Llorar le hace bien

 


A Laura desde joven le decían ‘drama queen’. Sus lágrimas salen de sus ojos y recorren sus mejillas como agua en un arroyo. ¡Deja de llorar!, ¿Ya estás llorando?, ¿No te duelen los ojos?, ¿Es en serio?, eran las frases que ella más escuchaba de las personas a su alrededor. Laura no sabía el motivo, pero desde que tiene memoria, ella es así, de llanto fácil.

Momentos difíciles, noticias tristes, días de nubes grises, injusticias, dolores físicos, ausencias, viajes, alegrías, atardeceres, amaneceres, canciones, películas, libros... casi todo en su vida le provocaba el llanto. Era como si sus conductos lagrimales estuviesen conectados a largas mangueras salidas de una represa.

¡Así soy!, ¡No tengo la culpa, salen solas!, ¡Es que soy muy sensible!, decía ella cada vez que alguien le reprochaba su conducta.

Asistió a oftalmólogos, terapeutas, psicólogos... todos recomendados por su familia y amigos, pero ninguno pudo ayudarla. Al contrario, lloraba más. Si es que eso podía ser posible.

Ninguna relación le duraba más de dos meses. Todos se alejaban porque no podían soportar tanto sentimentalismo, tanta lágrima, tanto drama en sus vidas. Lo que no entendían, ninguna de las personas a su alrededor era que a Laura le gustaba hacerlo.

¿Cómo les explico que llorar me hace sentir saludable y fuerte? - se preguntaba ella de vez en cuando. Nadie podría entenderla.

¿En qué cabeza cabe que llorar es signo de fortaleza? Llorar en público está muy mal visto, la empatía escasea.

Un día tranquilo del mes de septiembre, Laura despertó y al abrir sus ojos sintió mucho ardor, mucho dolor.

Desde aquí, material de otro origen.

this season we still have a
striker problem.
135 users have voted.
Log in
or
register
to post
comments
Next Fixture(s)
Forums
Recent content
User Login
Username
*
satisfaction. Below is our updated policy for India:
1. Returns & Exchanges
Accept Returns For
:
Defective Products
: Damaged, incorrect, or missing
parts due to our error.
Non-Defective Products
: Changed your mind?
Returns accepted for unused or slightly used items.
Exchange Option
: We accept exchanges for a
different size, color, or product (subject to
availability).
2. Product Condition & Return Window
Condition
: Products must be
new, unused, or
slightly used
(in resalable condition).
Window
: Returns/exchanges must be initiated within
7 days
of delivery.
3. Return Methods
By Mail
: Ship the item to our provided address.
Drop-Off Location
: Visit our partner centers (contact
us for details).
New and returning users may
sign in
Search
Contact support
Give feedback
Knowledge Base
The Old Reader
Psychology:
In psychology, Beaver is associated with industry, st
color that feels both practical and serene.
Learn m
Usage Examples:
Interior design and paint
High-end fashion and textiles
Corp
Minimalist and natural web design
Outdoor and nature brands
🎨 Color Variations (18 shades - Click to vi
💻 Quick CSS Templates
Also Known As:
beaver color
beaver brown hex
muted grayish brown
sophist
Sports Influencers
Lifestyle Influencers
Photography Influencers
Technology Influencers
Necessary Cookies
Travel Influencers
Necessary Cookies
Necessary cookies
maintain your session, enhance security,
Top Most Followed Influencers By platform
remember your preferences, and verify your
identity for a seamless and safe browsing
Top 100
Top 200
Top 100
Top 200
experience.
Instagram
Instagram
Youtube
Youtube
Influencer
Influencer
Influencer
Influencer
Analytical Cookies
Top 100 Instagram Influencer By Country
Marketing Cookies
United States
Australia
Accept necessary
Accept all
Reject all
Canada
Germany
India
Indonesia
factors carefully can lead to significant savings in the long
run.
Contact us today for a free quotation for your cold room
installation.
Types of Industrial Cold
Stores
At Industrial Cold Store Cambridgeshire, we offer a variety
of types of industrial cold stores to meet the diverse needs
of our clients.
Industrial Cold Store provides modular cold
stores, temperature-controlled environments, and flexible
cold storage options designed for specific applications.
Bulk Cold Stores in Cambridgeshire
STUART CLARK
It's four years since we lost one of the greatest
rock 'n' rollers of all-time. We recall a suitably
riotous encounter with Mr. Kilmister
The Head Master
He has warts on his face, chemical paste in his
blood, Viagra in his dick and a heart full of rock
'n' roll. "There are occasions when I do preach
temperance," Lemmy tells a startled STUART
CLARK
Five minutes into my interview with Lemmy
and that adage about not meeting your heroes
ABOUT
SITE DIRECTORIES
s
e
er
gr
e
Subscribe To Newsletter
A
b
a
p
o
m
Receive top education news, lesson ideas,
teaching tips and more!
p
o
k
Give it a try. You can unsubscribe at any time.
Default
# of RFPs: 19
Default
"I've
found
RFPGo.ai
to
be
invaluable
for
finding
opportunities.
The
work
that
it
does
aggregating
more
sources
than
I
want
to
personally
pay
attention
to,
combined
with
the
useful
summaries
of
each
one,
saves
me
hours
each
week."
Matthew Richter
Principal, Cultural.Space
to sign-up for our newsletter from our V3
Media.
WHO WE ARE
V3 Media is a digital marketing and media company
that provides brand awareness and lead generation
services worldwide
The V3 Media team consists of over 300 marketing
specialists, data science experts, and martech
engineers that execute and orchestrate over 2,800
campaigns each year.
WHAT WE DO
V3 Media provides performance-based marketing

Cerró sus ojos. No sabía qué hacer. Se asustó. Su corazón latía muy fuerte y por su mente pasaron mil cosas: ¿Me estoy quedando ciega? ¿Será porque lloré mucho anoche con la película? ¿Y ahora cómo hago para ir a trabajar?

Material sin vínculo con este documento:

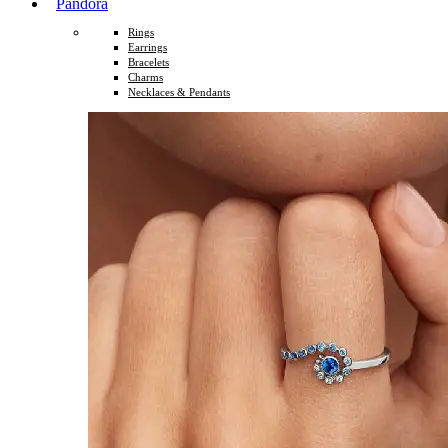
Pandora
Rings
Earrings
Bracelets
Charms
Necklaces & Pendants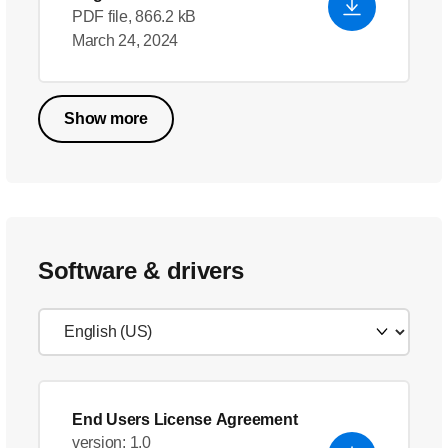
PDF file, 866.2 kB
March 24, 2024
Show more
Software & drivers
End Users License Agreement
version: 1.0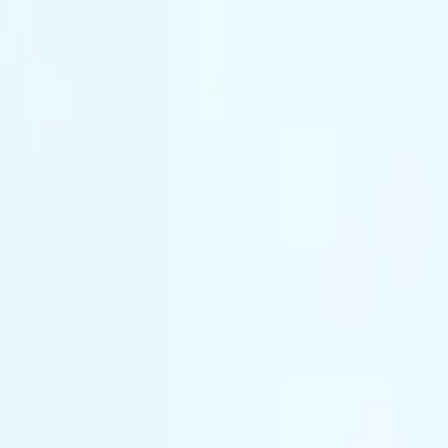
(844) 933-2121
Prom 2026 · Arrive in Style — Limited Spo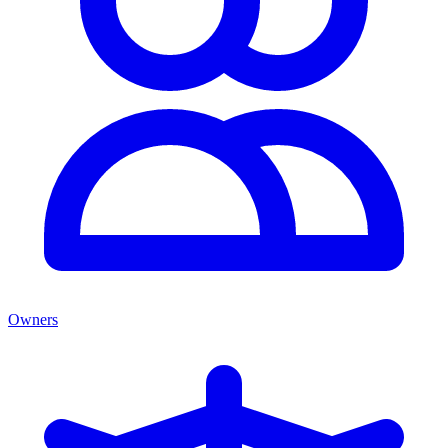
Owners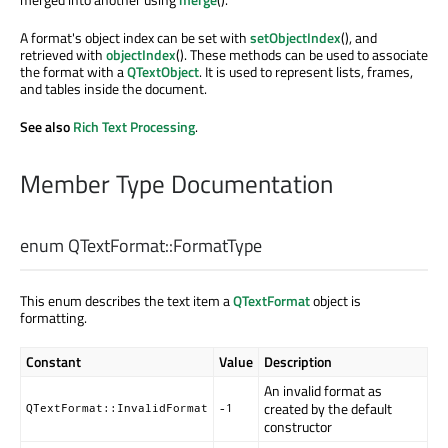
A format's object index can be set with
setObjectIndex
(), and
retrieved with
objectIndex
(). These methods can be used to associate
the format with a
QTextObject
. It is used to represent lists, frames,
and tables inside the document.
See also
Rich Text Processing
.
Member Type Documentation
enum QTextFormat::
FormatType
This enum describes the text item a
QTextFormat
object is
formatting.
Constant
Value
Description
An invalid format as
created by the default
QTextFormat::InvalidFormat
-1
constructor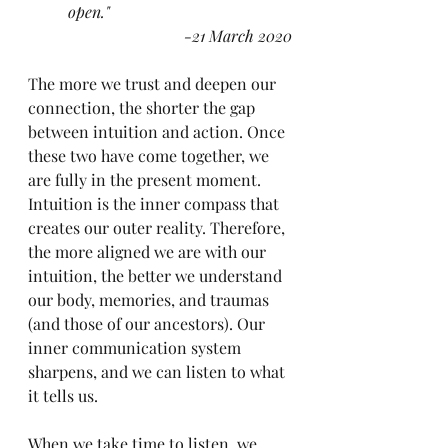
open."
-21 March 2020
The more we trust and deepen our 
connection, the shorter the gap 
between intuition and action. Once 
these two have come together, we 
are fully in the present moment. 
Intuition is the inner compass that 
creates our outer reality. Therefore, 
the more aligned we are with our 
intuition, the better we understand 
our body, memories, and traumas 
(and those of our ancestors). Our 
inner communication system 
sharpens, and we can listen to what 
it tells us.
When we take time to listen, we 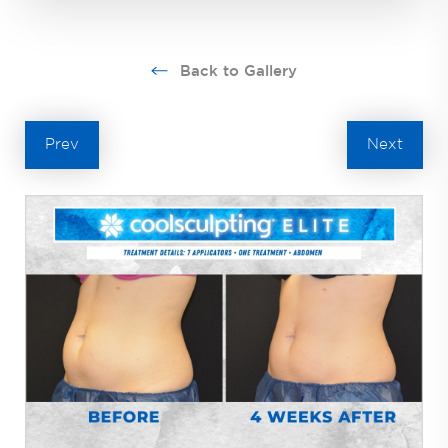
Back to Gallery
Prev
Next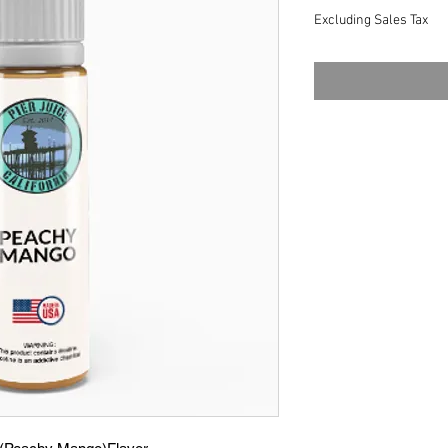
Excluding Sales Tax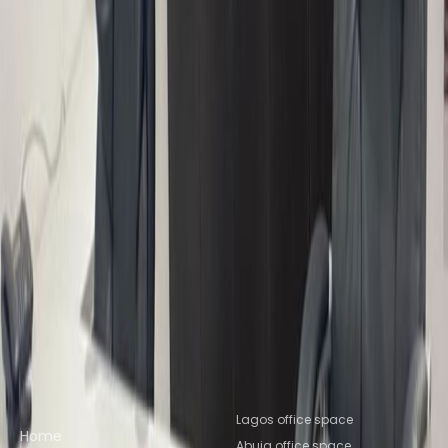
from NGN416500
p/mth
22 Kumasi Crescent, Wuse 2, 900001
from NGN100000
p/mth
19 Thaba Tseka Street Wuse 2, 900288
from NGN230000
p/mth
Nearby Office Space
Office Space Jos
Office Space Jos
Office
Space Jos
Office Space Kano
Office Space
Kano
Nearby Coworking Space
Coworking Space Jos
Coworking Space
Jos
Coworking Space Jos
Coworking Space
Kano
Coworking Space Kano
Quick links
Popular office locations
Lagos office space
Home
Abuja office space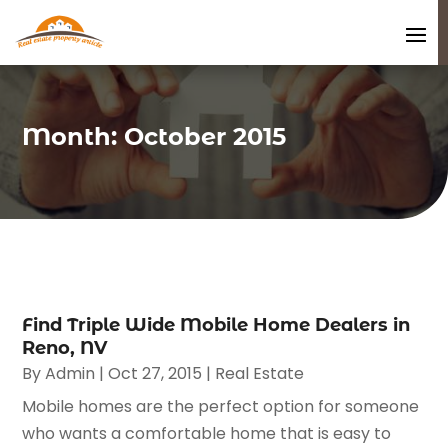
Month:
October 2015
Find Triple Wide Mobile Home Dealers in
Reno, NV
By
Admin
|
Oct 27, 2015
|
Real Estate
Mobile homes are the perfect option for someone
who wants a comfortable home that is easy to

Como pudo se sentó en la orilla de la cama, respiró hondo e intentó abrir sus ojos. Uno dolía más que el otro. El derecho.

Le dolía ver, le dolía la luz que entraba por él. Los cerró de nuevo. Se levantó y caminó despacio agarrándose de la pared y de todo a su alrededor hasta llegar al baño. Allí, frente al espejo los intentó abrir de nuevo. Se asustó al ver que lo blanco de su ojo derecho era de color rojo. Ardía, dolía. -¡Ayyy! exclamó.

Llamó a una de sus vecinas para que la llevara a un médico. -¡Eso no es normal! ¿Será un efecto de tu llanto? A lo mejor y es la cura... le iba diciendo su vecina. Pero Laura iba en silencio, preocupada... tenía muchas ganas de llorar, estaba confundida, neesitaba respuestas, no imaginaba su vida sin sus ojos, ¡sin sus lágrimas! Sus ojos comenzaron a llenarse, quería llorar pero ¡no podía! debía retenerlas porque al sentirlas en el ojo, el dolor era tan fuerte que sentía que su cabeza explotaría. ¡No puede ser! ¡Me duele! ¡No puedo abrir mi ojo, no puedo ni llorar!, dijo Laura al mismo tiempo en voz alta. Su vecina solo le dijo: - ¿Pero eso es bueno no? Me avisas cuando salgas, aquí estaré estacionada.

Laura como pudo caminó hasta el ascensor y subió hasta el consultorio del oftalmólogo. Una vez dentro, le dijeron que padecía de una inflmación en la úvea, mejor conocida como uveitis. La causa era desconocida, pero debía tomar reposo visual, debía evitar el sol, las luces, y sobre todo pero no menos importante, debía mantener su ojo seco, no debía llorar.

Laura sintió que era el fin. Quería llorar del dolor, pero no podía porque si lo hacía le dolía aún más. Era una situación contradictoria.

Pero para su sorpresa, el mundo, su mundo, no se acabó por dejar de llorar un par de días; que fue el tiempo que le llevó recuperarse.

Su ojo derecho ya no era el mismo de siempre, pero aún así, después del tratamiento y al poder elevar su mirada al cielo sin molestia por la luz, Laura volvió a llorar. Esta vez no fue a borbotones, fue sutil, ligera, una lágrima rodó por su mejilla en aquella tarde de cielo despejado y sol brillante. Se había curado, seguía sintiendo, podía expresarlo y eso era lo que a ella más le importaba.